A few years back, an entire Roman shield bobbed to the surface. The British Museum bagged and tagged that one, but most of the amazing stuff that lies glistening in the sun on a given afternoon’s low tide foreshore goes unnoticed and unclaimed. After an hour or two, the river itself rises up and sends it to the bottom again for a few hundred years.
I shuffled along the pebbled sand, eyes to the ground. No more than thirty seconds passed before I had my first find – a simple clay pipe bowl, mid-17th century from the look of it, half embedded in the sand. As common as these pipes are in the river, an artifact of daily life nearly four hundred years old is special enough for me. I’m an American: we just about soil ourselves when we find a 1942 wheat-sheaf penny in the junk drawer. “Look, Billy,” we whisper, wide-eyed. “Why, this penny was made when Grampa was twelve!” Well the pipe bowl I’d just found was made when Isaac Newton was twelve.

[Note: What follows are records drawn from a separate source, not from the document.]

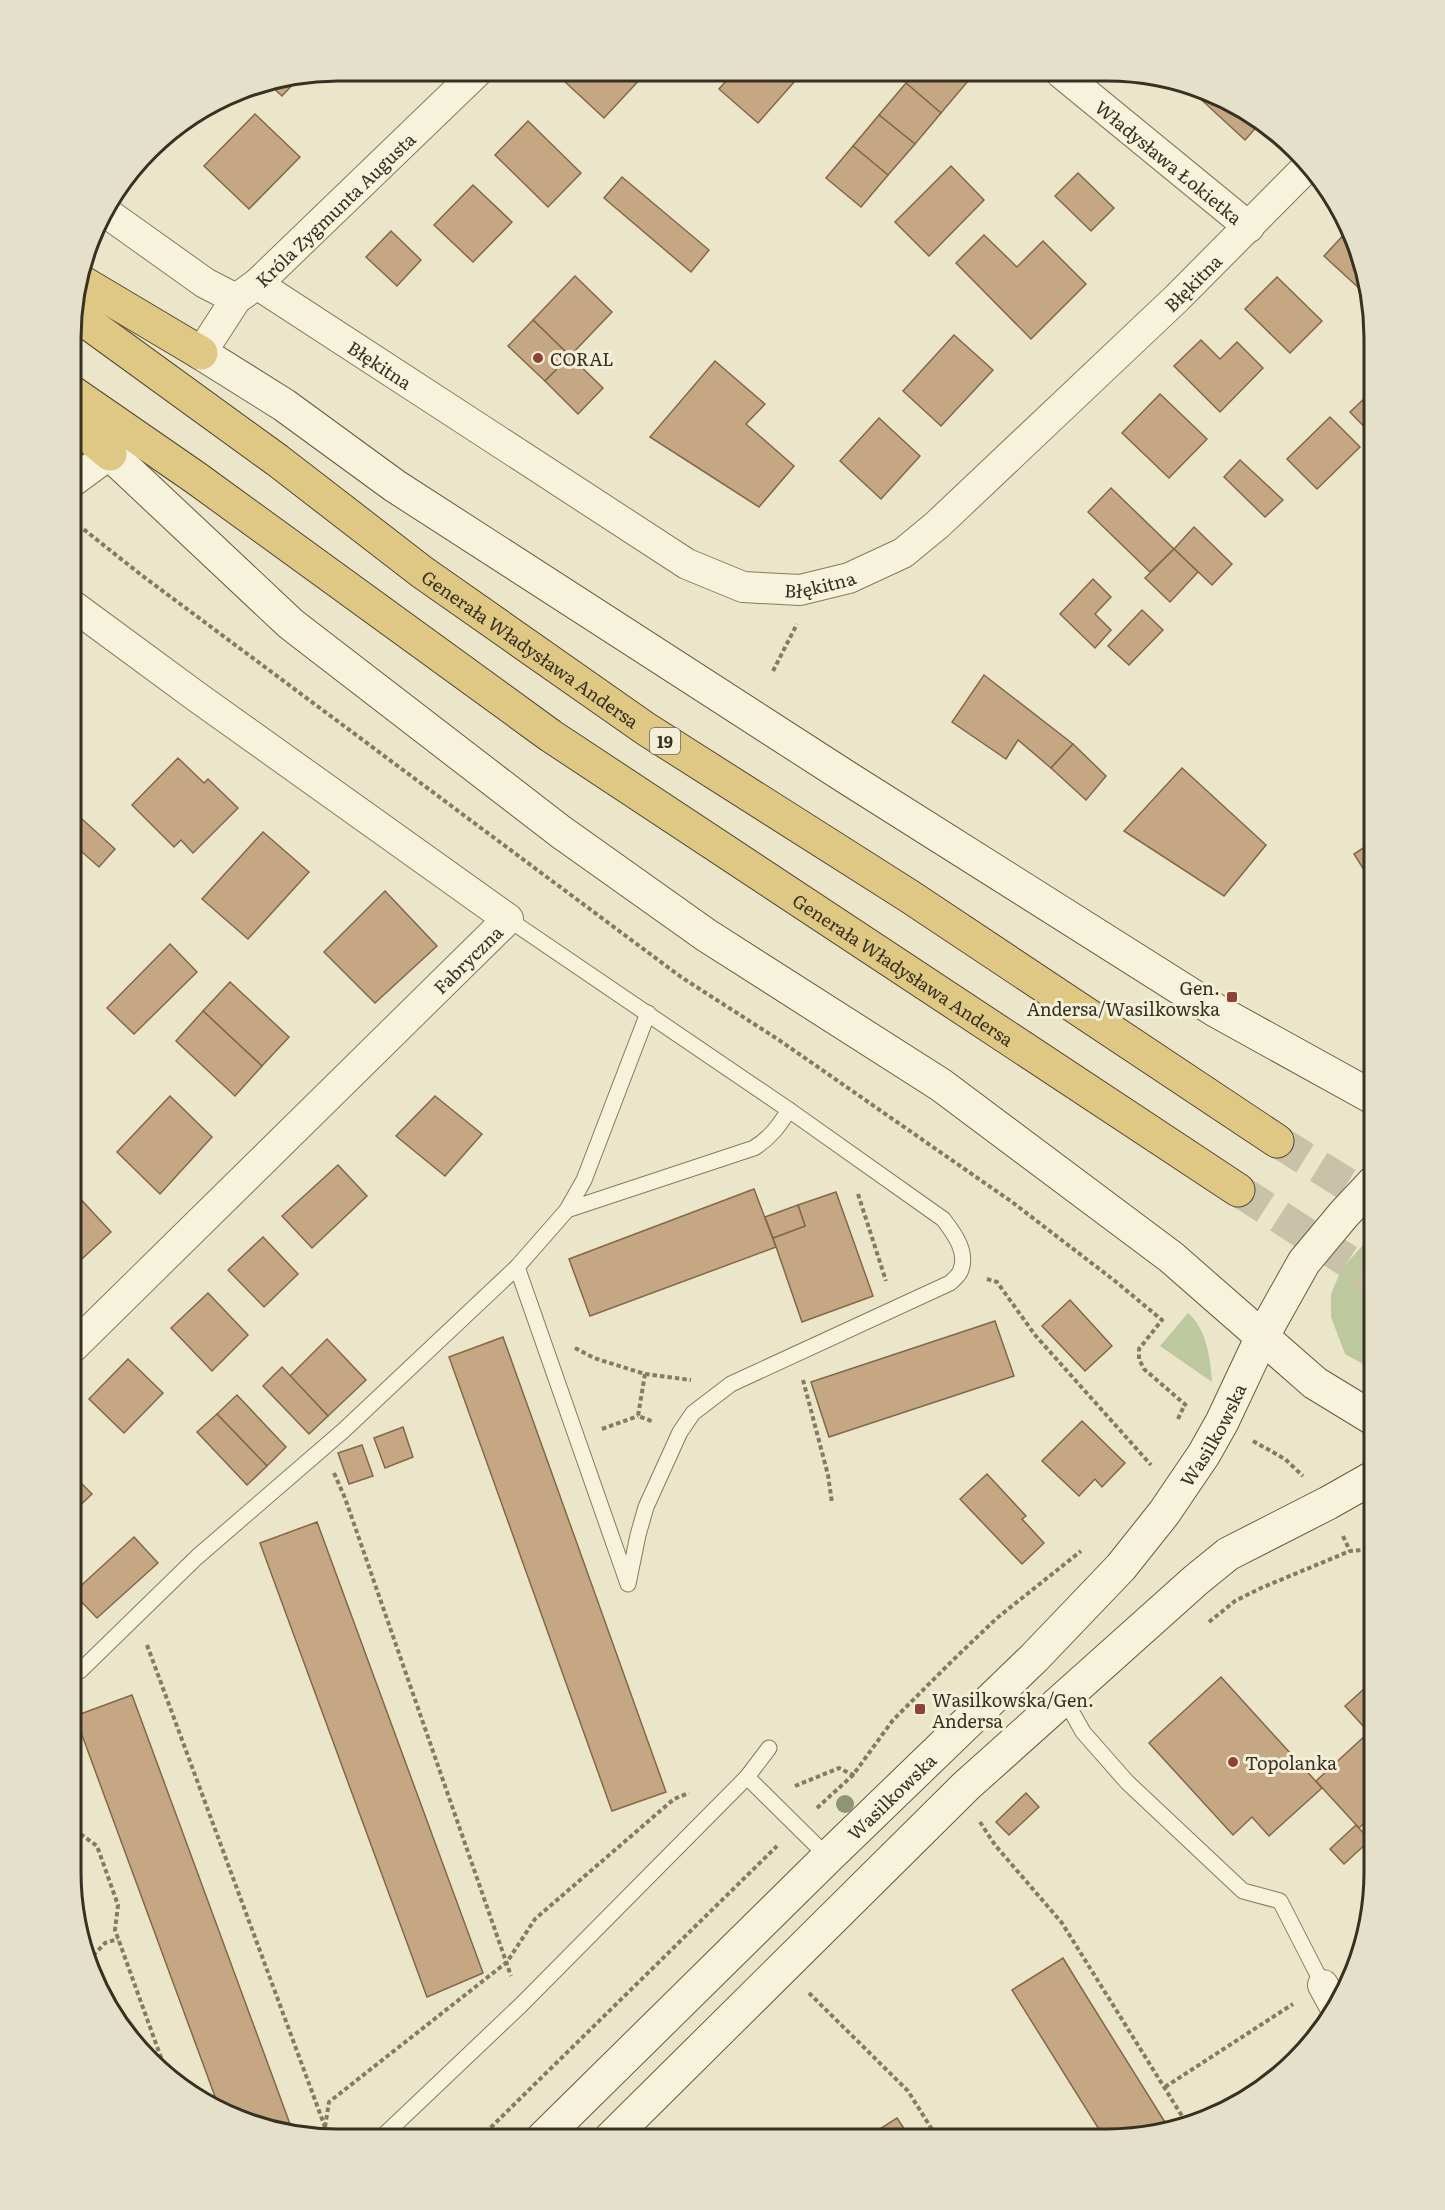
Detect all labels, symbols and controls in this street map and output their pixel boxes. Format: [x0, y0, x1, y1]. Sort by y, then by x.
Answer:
street label: Władysława Łokietka [1090, 93, 1249, 230]
street label: Króla Zygmunta Augusta [249, 125, 421, 293]
street label: Błękitna [1158, 247, 1228, 317]
street label: Błękitna [343, 333, 418, 395]
place label: CORAL [550, 345, 614, 372]
marker: CORAL [531, 351, 545, 365]
street label: Generała Władysława Andersa [417, 563, 645, 734]
street label: Błękitna [784, 563, 860, 604]
road number: 19 [650, 728, 680, 754]
street label: Generała Władysława Andersa [788, 886, 1020, 1052]
street label: Fabryczna [426, 918, 508, 1000]
place label: Gen. Andersa/Wasilkowska [1027, 974, 1220, 1022]
marker: Gen. Andersa/Wasilkowska [1225, 990, 1239, 1004]
street label: Wasilkowska [1173, 1378, 1252, 1491]
place label: Wasilkowska/Gen. Andersa [932, 1686, 1094, 1734]
marker: Wasilkowska/Gen. Andersa [913, 1702, 927, 1716]
street label: Wasilkowska [841, 1746, 942, 1845]
place label: Topolanka [1245, 1749, 1337, 1776]
marker: Topolanka [1226, 1755, 1240, 1769]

I kicked into a small pile of stones, turning up a pottery shard with a green glaze I recognized. I’d found another shard with the same glaze on the foreshore a few weeks earlier. An expert from the London Archaeological Society, on hand that afternoon for “Thames Archaeology Day,” had identified it as a distinctive medieval glaze. “No later than 11th century, I’d say. Well done!” Eleventh century, Gentle Reader, when William the Conqueror was twelve. I beamed like a schoolboy.
Only now, holding a nearly identical piece, did I recall what the archaeologist had not said upon seeing my thousand-year potshard. “By Her Majesty’s very corset!” he had refrained from shouting. “Rush that to the British Antiquities wing of the British Museum! I’ll arrange a police escort!” A hunk of a casserole dish ten centuries old rates nothing more than a “jolly-well-done” in this historically saturated place.
I threw my new piece of mere antiquity back into the water for another few thousand tidal spin cycles.
Shame on me, anyway. Here I was mentally reincarnating the life of London—imagining the smoker of the pipe or the baker of the hot-dish—when what I’m supposed to be thinking about is Death. The histories of London I’d read so carefully were positively marinated in Death. Yet I was doing what comes naturally, allowing the bright buzz of life to keep me from seeing Death.